The reason why it works w/o retain_graph=True
in your case is you have very simple graph that probably would have no internal intermediate buffers, in turn no buffers will be freed, so no need to use retain_graph=True
.
But everything is changing when adding one more extra computation to your graph:
Code:
x = torch.ones(2, 2, requires_grad=True)
v = x.pow(3)
y = v + 2
y.backward(torch.ones(2, 2))
print('Backward 1st time w/o retain')
print('x.grad:', x.grad)
print('Backward 2nd time w/o retain')
try:
y.backward(torch.ones(2, 2))
except RuntimeError as err:
print(err)
print('x.grad:', x.grad)
Output:
Backward 1st time w/o retain
x.grad: tensor([[3., 3.],
[3., 3.]])
Backward 2nd time w/o retain
Trying to backward through the graph a second time, but the buffers have already been freed. Specify retain_graph=True when calling backward the first time.
x.grad: tensor([[3., 3.],
[3., 3.]]).
In this case additional internal v.grad
will be computed, but torch
doesn't store intermediate values (intermediate gradients etc), and with retain_graph=False
v.grad
will be freed after first backward
.
So, if you want to backprop second time you need to specify retain_graph=True
to "keep" the graph.
Code:
x = torch.ones(2, 2, requires_grad=True)
v = x.pow(3)
y = v + 2
y.backward(torch.ones(2, 2), retain_graph=True)
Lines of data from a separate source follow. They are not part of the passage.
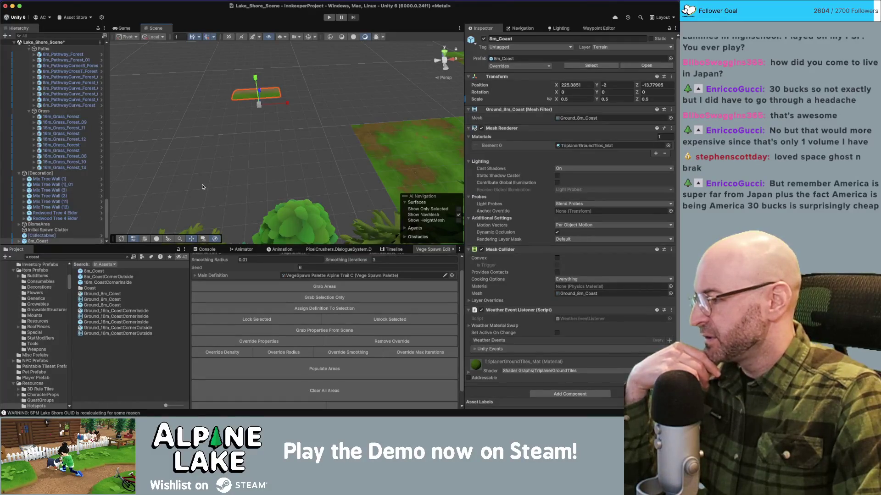
- Rotate the coast tile -90° and slide it to line up with the grass edge
{"action": "left_click", "coordinate": [277, 96]}
{"action": "left_click", "coordinate": [276, 95]}
{"action": "mouse_move", "coordinate": [267, 109]}
{"action": "left_mouse_down"}
{"action": "mouse_move", "coordinate": [326, 162]}
{"action": "mouse_move", "coordinate": [402, 179]}
{"action": "left_mouse_up"}
{"action": "key", "text": "e"}
{"action": "key", "text": "w"}
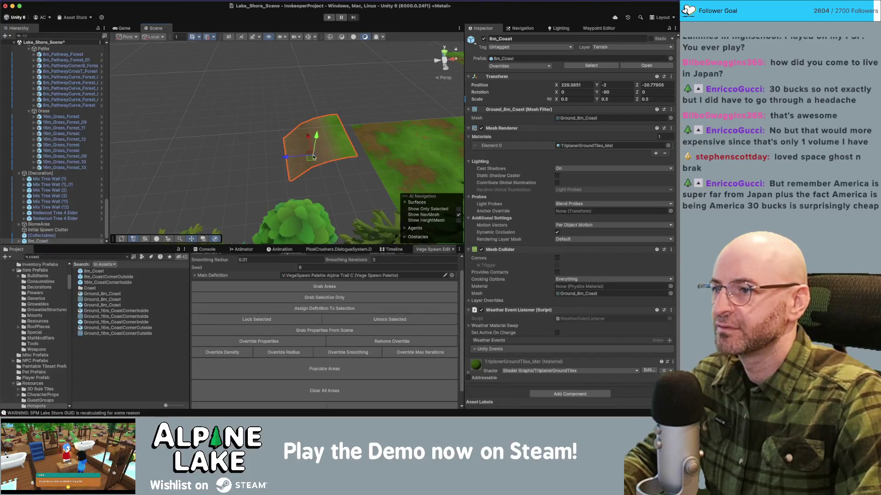
{"action": "left_click_drag", "start_coordinate": [306, 165], "coordinate": [317, 167]}
{"action": "key", "text": "f"}
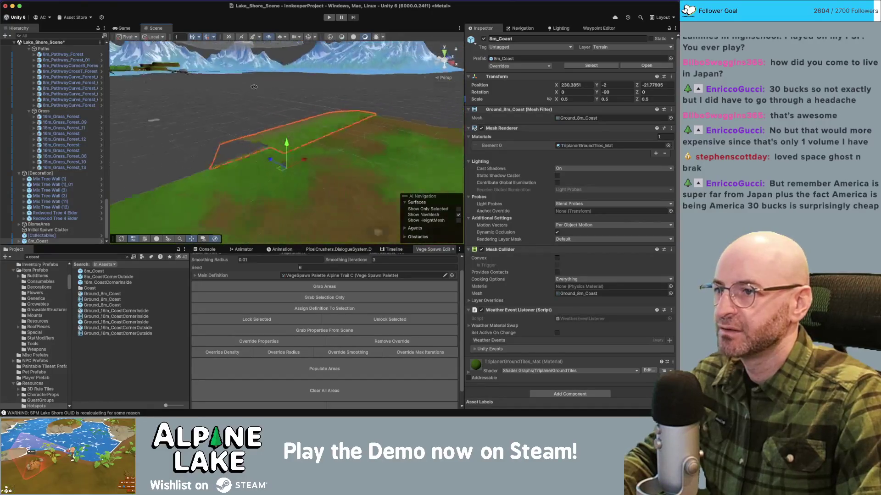
{"action": "mouse_move", "coordinate": [276, 160]}
{"action": "left_mouse_down"}
{"action": "mouse_move", "coordinate": [298, 137]}
{"action": "mouse_move", "coordinate": [391, 95]}
{"action": "mouse_move", "coordinate": [398, 81]}
{"action": "mouse_move", "coordinate": [345, 103]}
{"action": "mouse_move", "coordinate": [353, 128]}
{"action": "mouse_move", "coordinate": [346, 99]}
{"action": "mouse_move", "coordinate": [329, 157]}
{"action": "left_mouse_up"}
{"action": "left_click", "coordinate": [195, 147]}
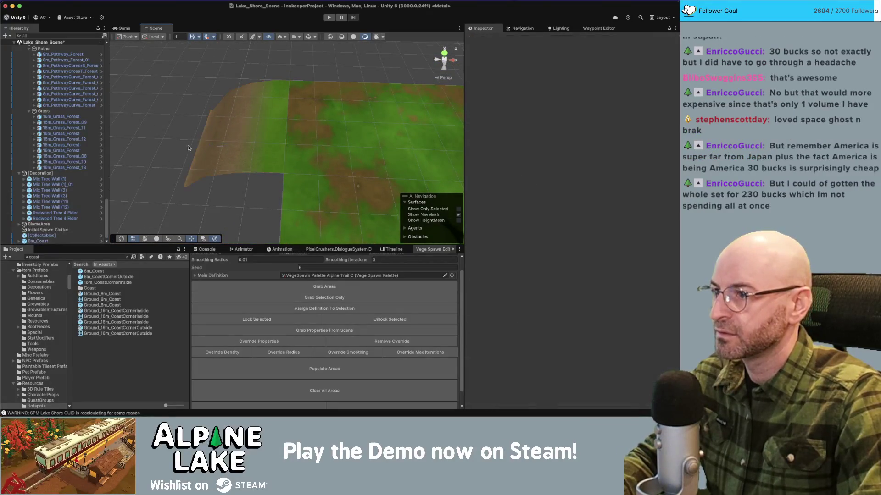
- Create a prefab variant of the 8m_Coast asset in the Grounds folder
{"action": "left_click", "coordinate": [196, 145]}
print('Backward 1st time w/ retain')
print('x.grad:', x.grad)
print('Backward 2nd time w/ retain')
try:
y.backward(torch.ones(2, 2))
except RuntimeError as err:
print(err)
print('x.grad:', x.grad)
Output:
Backward 1st time w/ retain
x.grad: tensor([[3., 3.],
[3., 3.]])
Backward 2nd time w/ retain
x.grad: tensor([[6., 6.],
[6., 6.]])